Purpose: This article evaluates the influence of baseline diabetic macular edema (DME) on cost-utility analysis of treatment for proliferative diabetic retinopathy (PDR) based on 5-year Diabetic Retinopathy Clinical Research Network ( DRCR.net ) Protocol S results. Methods: A decision-analysis model calculated comparative cost utility of panretinal photocoagulation (PRP) and intravitreal ranibizumab (IVR) treatment for PDR with and without baseline DME. Centers for Medicare & Medicaid Services data were used to calculate associated modeled costs in a hospital/facility-based and nonfacility setting.

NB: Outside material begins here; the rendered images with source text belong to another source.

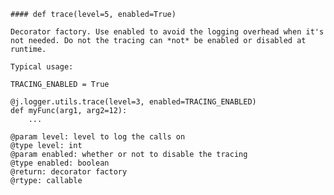     #### def trace(level=5, enabled=True) 
    
    Decorator factory. Use enabled to avoid the logging overhead when it's
    not needed. Do not the tracing can *not* be enabled or disabled at
    runtime.
    
    Typical usage:
    
    TRACING_ENABLED = True
    
    @j.logger.utils.trace(level=3, enabled=TRACING_ENABLED)
    def myFunc(arg1, arg2=12):
        ...
    
    @param level: level to log the calls on
    @type level: int
    @param enabled: whether or not to disable the tracing
    @type enabled: boolean
    @return: decorator factory
    @rtype: callable
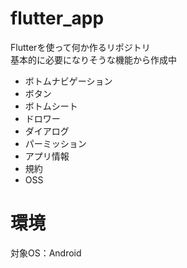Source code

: # flutter_app

Flutterを使って何か作るリポジトリ  
基本的に必要になりそうな機能から作成中
- ボトムナビゲーション
- ボタン
- ボトムシート
- ドロワー
- ダイアログ
- パーミッション
- アプリ情報
- 規約
- OSS

# 環境
対象OS：Android
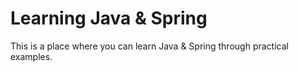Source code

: # Learning Java & Spring

This is a place where you can learn Java & Spring through practical examples.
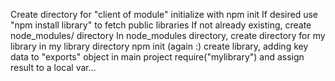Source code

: Create directory for "client of module"
initialize with npm init
If desired use "npm install library" to fetch public libraries
If not already existing, create node_modules/ directory
In node_modules directory, create directory for my library
in my library directory npm init (again :)
create library, adding key data to "exports" object
in main project require("mylibrary") and assign result to a local var...

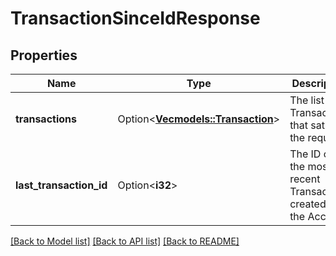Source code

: # TransactionSinceIdResponse

## Properties

Name | Type | Description | Notes
------------ | ------------- | ------------- | -------------
**transactions** | Option<[**Vec<models::Transaction>**](Transaction.md)> | The list of Transactions that satisfy the request. | [optional]
**last_transaction_id** | Option<**i32**> | The ID of the most recent Transaction created for the Account | [optional]

[[Back to Model list]](../README.md#documentation-for-models) [[Back to API list]](../README.md#documentation-for-api-endpoints) [[Back to README]](../README.md)


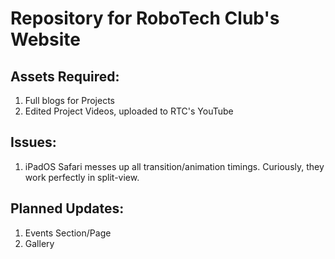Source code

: # Repository for RoboTech Club's Website

## Assets Required:

1. Full blogs for Projects
2. Edited Project Videos, uploaded to RTC's YouTube

## Issues:

1. iPadOS Safari messes up all transition/animation timings. Curiously, they work perfectly in split-view.

## Planned Updates:

1. Events Section/Page
2. Gallery
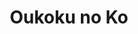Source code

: --- 
title: "Oukoku no Ko"
publishdate: "2019-7-13T16:48:46+02:00"
src: "https://365manga.net/manga/oukoku-no-ko"
image: "https://data.365manga.net/images/thumbnails/15735-oukoku-no-ko.jpg"
description: "{Paradise Love Scanlations} One country‘s cruel custom: “leading the life of a stand-in……“. Away from the center of the city in a theater, an actor, a boy called Robert, is asked to become the stand-in of Elisabeth who has the right of succeeding to the throne. “I will definitely survive and come back－“. Is Robert to be swallowed by the things to come as the wheel of fortune starts to…"
---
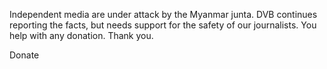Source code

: Independent media are under attack by the Myanmar junta. DVB continues reporting the facts, but needs support for the safety of our journalists. You help with any donation. Thank you.

Donate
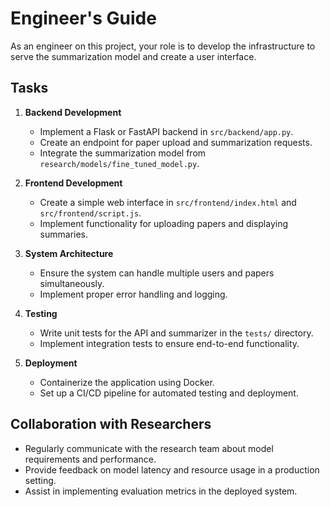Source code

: # Engineer's Guide

As an engineer on this project, your role is to develop the infrastructure to serve the summarization model and create a user interface.

## Tasks

1. **Backend Development**
   - Implement a Flask or FastAPI backend in `src/backend/app.py`.
   - Create an endpoint for paper upload and summarization requests.
   - Integrate the summarization model from `research/models/fine_tuned_model.py`.

2. **Frontend Development**
   - Create a simple web interface in `src/frontend/index.html` and `src/frontend/script.js`.
   - Implement functionality for uploading papers and displaying summaries.

3. **System Architecture**
   - Ensure the system can handle multiple users and papers simultaneously.
   - Implement proper error handling and logging.

4. **Testing**
   - Write unit tests for the API and summarizer in the `tests/` directory.
   - Implement integration tests to ensure end-to-end functionality.

5. **Deployment**
   - Containerize the application using Docker.
   - Set up a CI/CD pipeline for automated testing and deployment.

## Collaboration with Researchers

- Regularly communicate with the research team about model requirements and performance.
- Provide feedback on model latency and resource usage in a production setting.
- Assist in implementing evaluation metrics in the deployed system.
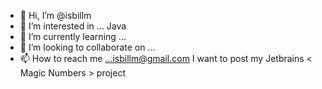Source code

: - 👋 Hi, I’m @isbillm <Bill Musschoot>
- 👀 I’m interested in ... Java
- 🌱 I’m currently learning ...<Jetbrains Java Course> 
- 💞️ I’m looking to collaborate on ...
- 📫 How to reach me ...isbillm@gmail.com
  I want to post my Jetbrains < Magic Numbers > project

<!---
isbillm/isbillm is a ✨ special ✨ repository because its `README.md` (this file) appears on your GitHub profile.
You can click the Preview link to take a look at your changes.
--->
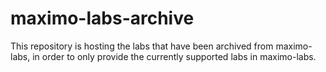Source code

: # maximo-labs-archive
This repository is hosting the labs that have been archived from maximo-labs, in order to only provide the currently supported labs in maximo-labs.
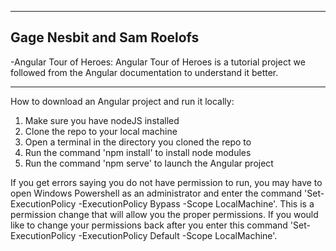 -------------------------------------------------------------------------
Gage Nesbit and Sam Roelofs
-------------------------------------------------------------------------

-Angular Tour of Heroes:
  Angular Tour of Heroes is a tutorial project we followed from the Angular documentation to understand it better.

-------------------------------------------------------------------------
How to download an Angular project and run it locally:
1. Make sure you have nodeJS installed
2. Clone the repo to your local machine
3. Open a terminal in the directory you cloned the repo to
4. Run the command 'npm install' to install node modules
5. Run the command 'npm serve' to launch the Angular project

If you get errors saying you do not have permission to run, you may have to open Windows Powershell as an administrator
and enter the command 'Set-ExecutionPolicy -ExecutionPolicy Bypass -Scope LocalMachine'. This is a permission change that 
will allow you the proper permissions. If you would like to change your permissions back after you enter this command
'Set-ExecutionPolicy -ExecutionPolicy Default -Scope LocalMachine'.
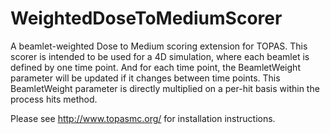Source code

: # WeightedDoseToMediumScorer
A beamlet-weighted Dose to Medium scoring extension for TOPAS. This scorer is intended to be used for a 4D simulation, where each beamlet is defined by one time point. And for each time point, the BeamletWeight parameter will be updated if it changes between time points. This BeamletWeight parameter is directly multiplied on a per-hit basis within the process hits method.

Please see http://www.topasmc.org/ for installation instructions.
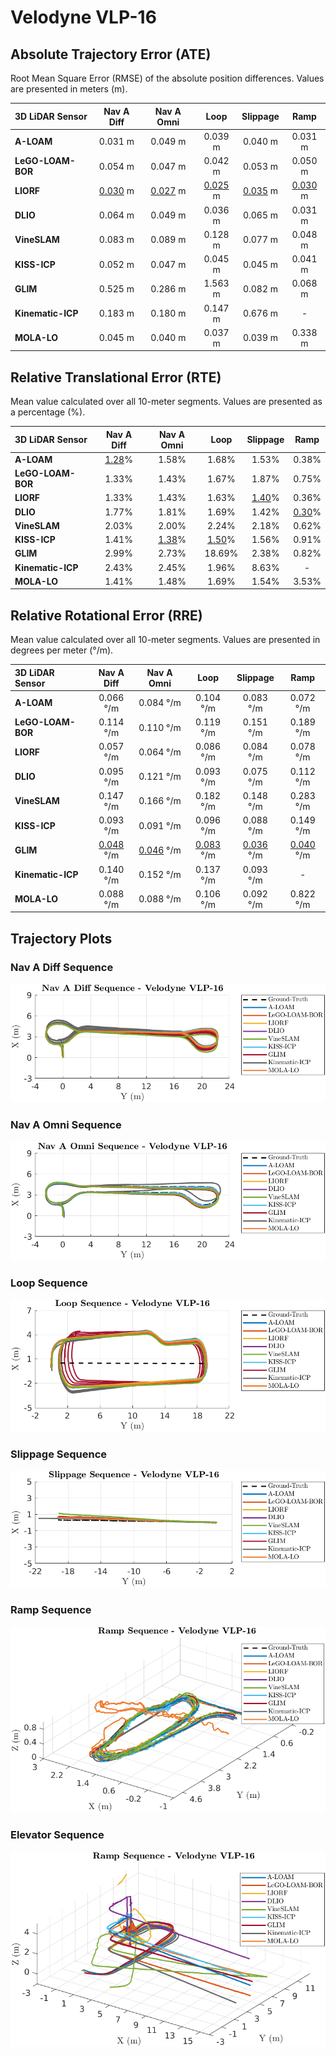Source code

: # Velodyne VLP-16

## Absolute Trajectory Error (ATE)

Root Mean Square Error (RMSE) of the absolute position differences. Values are presented in meters (m).

| 3D LiDAR Sensor              | Nav A Diff     | Nav A Omni     | Loop           | Slippage       | Ramp           |
| :--------------------------- | :------------: | :------------: | :------------: | :------------: | :------------: |
| **A-LOAM**                   | 0.031 m        | 0.049 m        | 0.039 m        | 0.040 m        | 0.031 m        |
| **LeGO-LOAM-BOR**            | 0.054 m        | 0.047 m        | 0.042 m        | 0.053 m        | 0.050 m        |
| **LIORF**                    | <u>0.030</u> m | <u>0.027</u> m | <u>0.025</u> m | <u>0.035</u> m | <u>0.030</u> m |
| **DLIO**                     | 0.064 m        | 0.049 m        | 0.036 m        | 0.065 m        | 0.031 m        |
| **VineSLAM**                 | 0.083 m        | 0.089 m        | 0.128 m        | 0.077 m        | 0.048 m        |
| **KISS-ICP**                 | 0.052 m        | 0.047 m        | 0.045 m        | 0.045 m        | 0.041 m        |
| **GLIM**                     | 0.525 m        | 0.286 m        | 1.563 m        | 0.082 m        | 0.068 m        |
| **Kinematic-ICP**            | 0.183 m        | 0.180 m        | 0.147 m        | 0.676 m        | -              |
| **MOLA-LO**                  | 0.045 m        | 0.040 m        | 0.037 m        | 0.039 m        | 0.338 m        |

## Relative Translational Error (RTE)

Mean value calculated over all 10-meter segments. Values are presented as a percentage (%).

| 3D LiDAR Sensor              | Nav A Diff   | Nav A Omni   | Loop         | Slippage     | Ramp         |
| :--------------------------- | :----------: | :----------: | :----------: | :----------: | :----------: |
| **A-LOAM**                   | <u>1.28</u>% | 1.58%        | 1.68%        | 1.53%        | 0.38%        |
| **LeGO-LOAM-BOR**            | 1.33%        | 1.43%        | 1.67%        | 1.87%        | 0.75%        |
| **LIORF**                    | 1.33%        | 1.43%        | 1.63%        | <u>1.40</u>% | 0.36%        |
| **DLIO**                     | 1.77%        | 1.81%        | 1.69%        | 1.42%        | <u>0.30</u>% |
| **VineSLAM**                 | 2.03%        | 2.00%        | 2.24%        | 2.18%        | 0.62%        |
| **KISS-ICP**                 | 1.41%        | <u>1.38</u>% | <u>1.50</u>% | 1.56%        | 0.91%        |
| **GLIM**                     | 2.99%        | 2.73%        | 18.69%       | 2.38%        | 0.82%        |
| **Kinematic-ICP**            | 2.43%        | 2.45%        | 1.96%        | 8.63%        | -            |
| **MOLA-LO**                  | 1.41%        | 1.48%        | 1.69%        | 1.54%        | 3.53%        |

## Relative Rotational Error (RRE)

Mean value calculated over all 10-meter segments. Values are presented in degrees per meter (°/m).

| 3D LiDAR Sensor              | Nav A Diff       | Nav A Omni       | Loop             | Slippage         | Ramp             |
| :--------------------------- | :--------------: | :--------------: | :--------------: | :--------------: | :--------------: |
| **A-LOAM**                   | 0.066 °/m        | 0.084 °/m        | 0.104 °/m        | 0.083 °/m        | 0.072 °/m        |
| **LeGO-LOAM-BOR**            | 0.114 °/m        | 0.110 °/m        | 0.119 °/m        | 0.151 °/m        | 0.189 °/m        |
| **LIORF**                    | 0.057 °/m        | 0.064 °/m        | 0.086 °/m        | 0.084 °/m        | 0.078 °/m        |
| **DLIO**                     | 0.095 °/m        | 0.121 °/m        | 0.093 °/m        | 0.075 °/m        | 0.112 °/m        |
| **VineSLAM**                 | 0.147 °/m        | 0.166 °/m        | 0.182 °/m        | 0.148 °/m        | 0.283 °/m        |
| **KISS-ICP**                 | 0.093 °/m        | 0.091 °/m        | 0.096 °/m        | 0.088 °/m        | 0.149 °/m        |
| **GLIM**                     | <u>0.048</u> °/m | <u>0.046</u> °/m | <u>0.083</u> °/m | <u>0.036</u> °/m | <u>0.040</u> °/m |
| **Kinematic-ICP**            | 0.140 °/m        | 0.152 °/m        | 0.137 °/m        | 0.093 °/m        | -                |
| **MOLA-LO**                  | 0.088 °/m        | 0.088 °/m        | 0.106 °/m        | 0.092 °/m        | 0.822 °/m        |

## Trajectory Plots

### Nav A Diff Sequence
![](../../../../assets/results/3d_lidar_sensors/velodyne/nav_a_diff_velodyne.png)

### Nav A Omni Sequence
![](../../../../assets/results/3d_lidar_sensors/velodyne/nav_a_omni_velodyne.png)

### Loop Sequence
![](../../../../assets/results/3d_lidar_sensors/velodyne/loop_velodyne.png)

### Slippage Sequence
![](../../../../assets/results/3d_lidar_sensors/velodyne/slippage_velodyne.png)

### Ramp Sequence
![](../../../../assets/results/3d_lidar_sensors/velodyne/ramp_velodyne.png)

### Elevator Sequence
![](../../../../assets/results/3d_lidar_sensors/velodyne/elevator_velodyne.png)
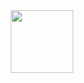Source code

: <div align="center">
  <img src="https://i.gifer.com/embedded/download/9kA5.gif" width="100"/>
</div>
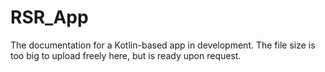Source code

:# RSR_App
The documentation for a Kotlin-based app in development. The file size is too big to upload freely here, but is ready upon request.
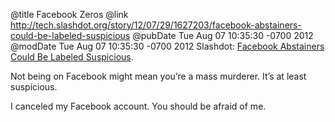 @title Facebook Zeros
@link http://tech.slashdot.org/story/12/07/29/1627203/facebook-abstainers-could-be-labeled-suspicious
@pubDate Tue Aug 07 10:35:30 -0700 2012
@modDate Tue Aug 07 10:35:30 -0700 2012
Slashdot: <a href="http://tech.slashdot.org/story/12/07/29/1627203/facebook-abstainers-could-be-labeled-suspicious">Facebook Abstainers Could Be Labeled Suspicious</a>.

Not being on Facebook might mean you’re a mass murderer. It’s at least suspicious.

I canceled my Facebook account. You should be afraid of me.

Cost utility was calculated based on the preserved visual utility and estimated life years remaining. Sensitivity analyses were performed to evaluate the impact of the model’s assumptions. Results: The modeled cost per quality-adjusted life year (QALY) of treatment for PDR with baseline DME for 5 years of utility in the facility (nonfacility) setting was $280,919 ($203,444) in the PRP group and $452,387 ($339,319) in the IVR group. The estimated lifetime cost per QALY in the facility (nonfacility) setting was calculated as $84,761 ($50,077) in the PRP group and $314,483 ($230,301) in the IVR group. The cost per QALY of IVR for the first 5 years of treatment was 1.6 to 1.7 times that of PRP, whereas lifetime cost per QALY was 3.7 to 4.6 times higher. When considering all patients regardless of baseline DME status, lifetime cost per QALY of PRP was 8% to 13% higher, whereas IVR was only 1% higher compared with the cost per QALY without baseline DME. Conclusions: When considering the subset of patients with PDR and baseline DME, PRP maintains a more favorable cost utility compared with IVR. This augments previous reports that PRP has a more favorable cost utility than IVR for PDR without DME, given the marginal visual benefit of IVR.